At times I was an uncompromising radical outsider, and at other times I was a liberal insider. At times I focused on self-reform and mutual support, and at other times, I focused on reforming public policy. At times I tried to be a strong leader, and at other times I collaborated with fellow activists. At times I took a moral stand with little regard for consequences, and at other times I focused on pragmatic, achievable goals. At times I participated in a supportive community, and at other times I worked on my own. How these roles can best interact and be balanced is an issue explored on this website.

Though my core principles have remained much the same, my thinking about how to implement these principles has evolved — and is still evolving. My hope, in collaboration with others, is to digest helpful lessons from my experiences and ongoing research and share them in a way that helps people overcome the widespread self-centeredness that undermines activism. Specific proposals for action presented here are designed to serve this purpose.
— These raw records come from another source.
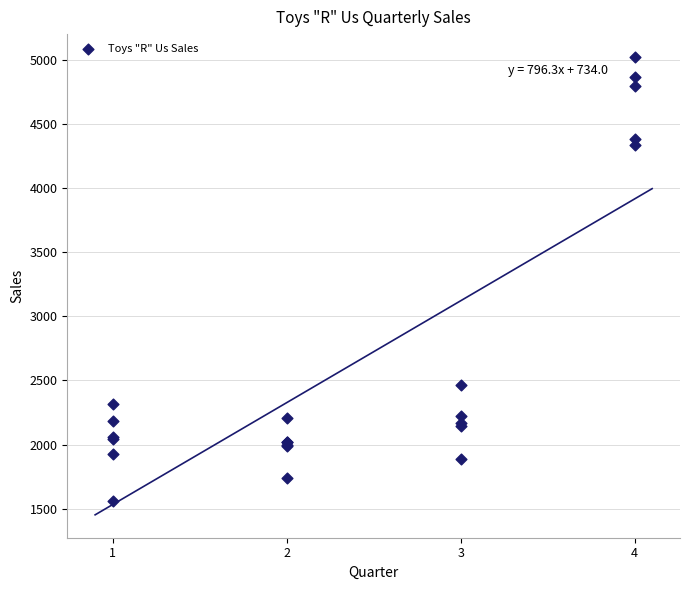

What Y value in the scatter plot is closest to 3291?

2465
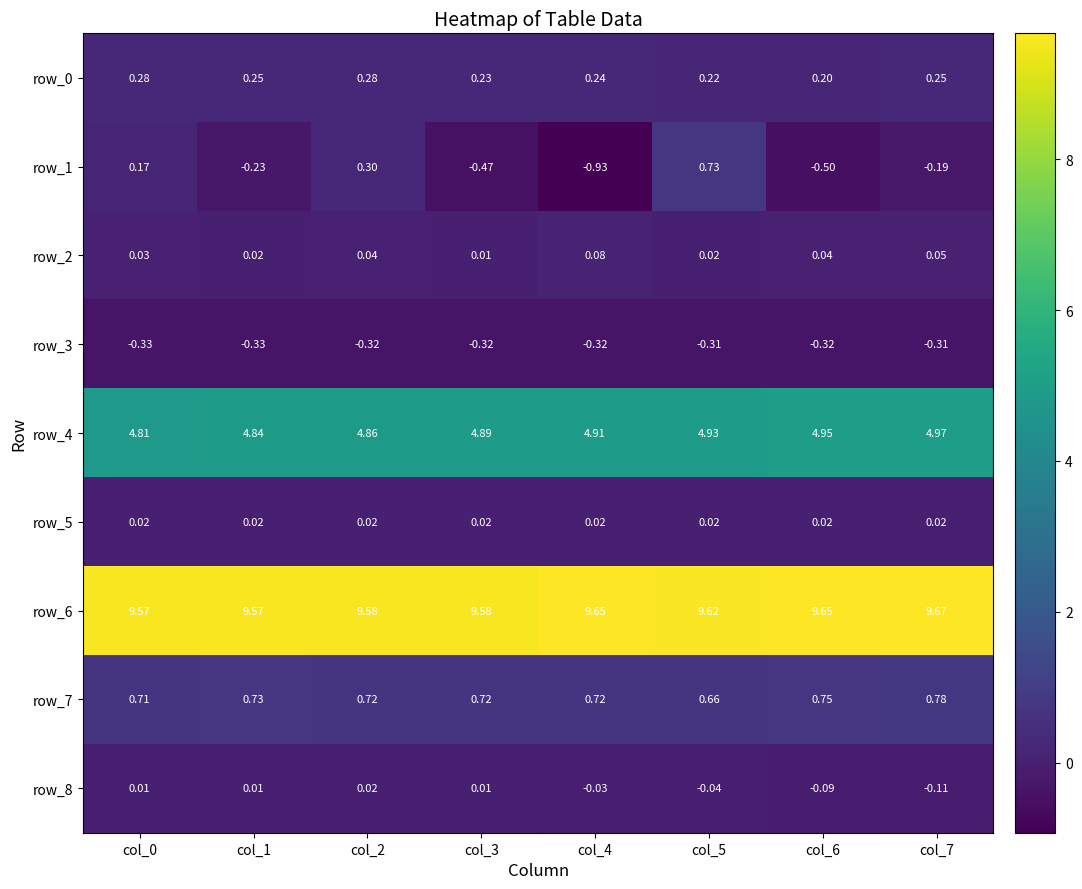

What is the difference between the row_1 values at col_7 and col_3?

0.3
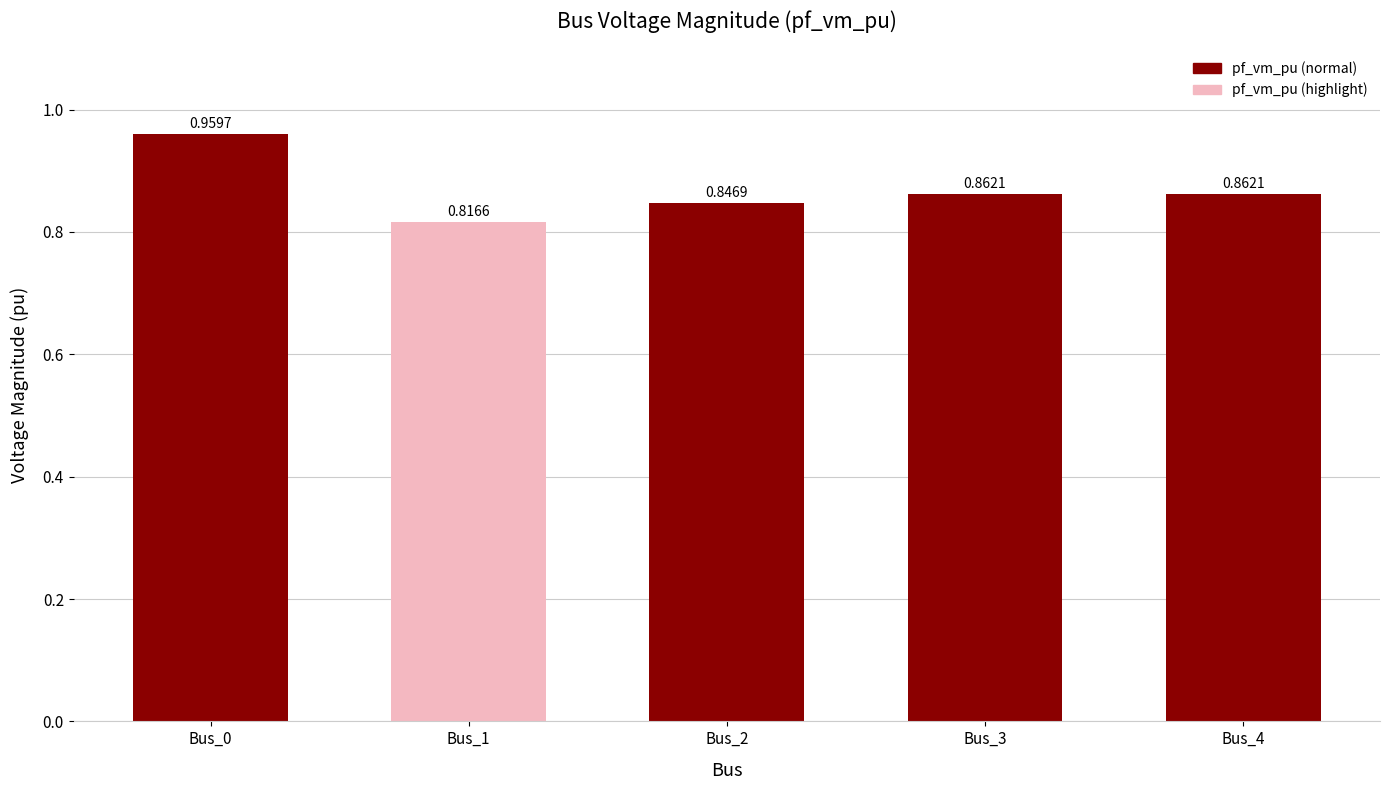

Where is the data nearest to the value 0?

Bus_1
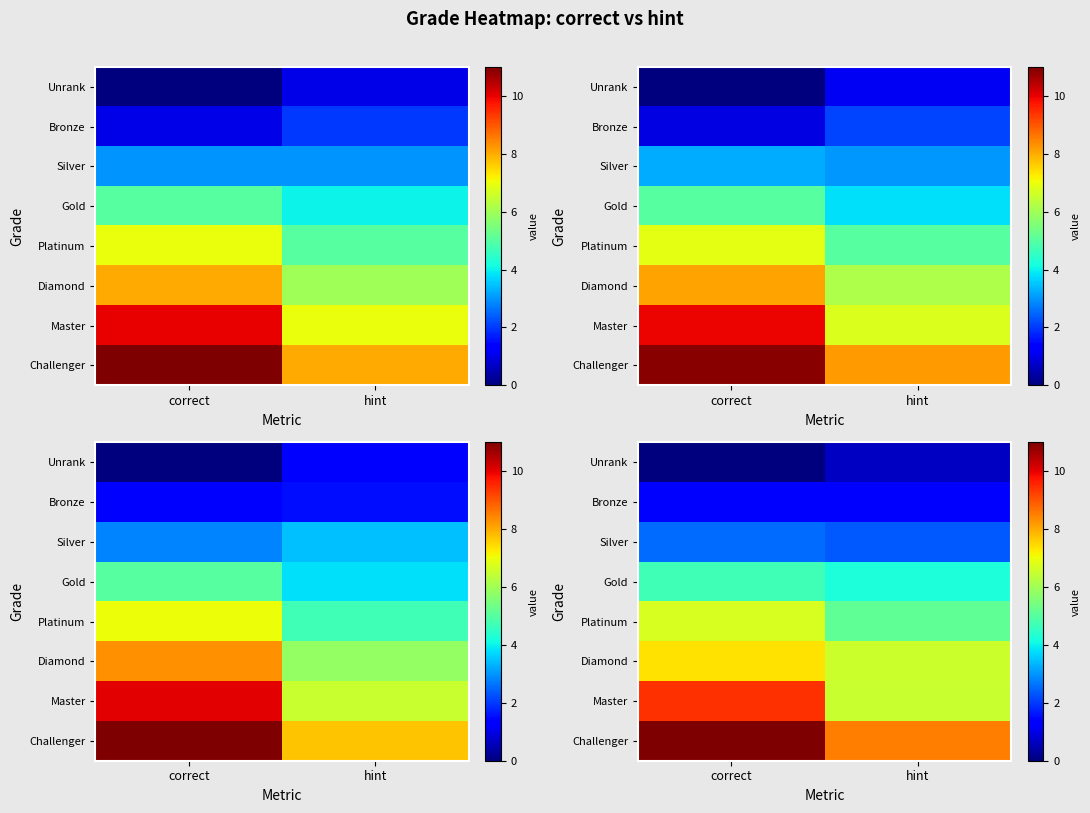

Reading left to right, what are all the values shown in this chart?

row_0: correct=0.0	hint=0.7
row_1: correct=1.3	hint=1.3
row_2: correct=2.6	hint=2.3
row_3: correct=4.7	hint=4.2
row_4: correct=6.7	hint=5.1
row_5: correct=7.4	hint=6.6
row_6: correct=9.4	hint=6.5
row_7: correct=11.0	hint=8.5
Drawing on my life experience and my recent reading and research, with this site, sith major support from associates, I consolidate information, ideas, and proposals for action. I hope this knowledge base will help advance a transformative, independent social movement that’s powerful enough to persuade Washington to respect the people’s will. Unless activists learn how to treat others and themselves with deep respect, fragmentation will persist.

Regardless, constantly updating and clarifying my thinking is intrinsically rewarding. So I’ll continue to pursue truth, justice, and beauty by trying to nurture mutually supportive, egalitarian communities and sharing and discussing my discoveries on this site.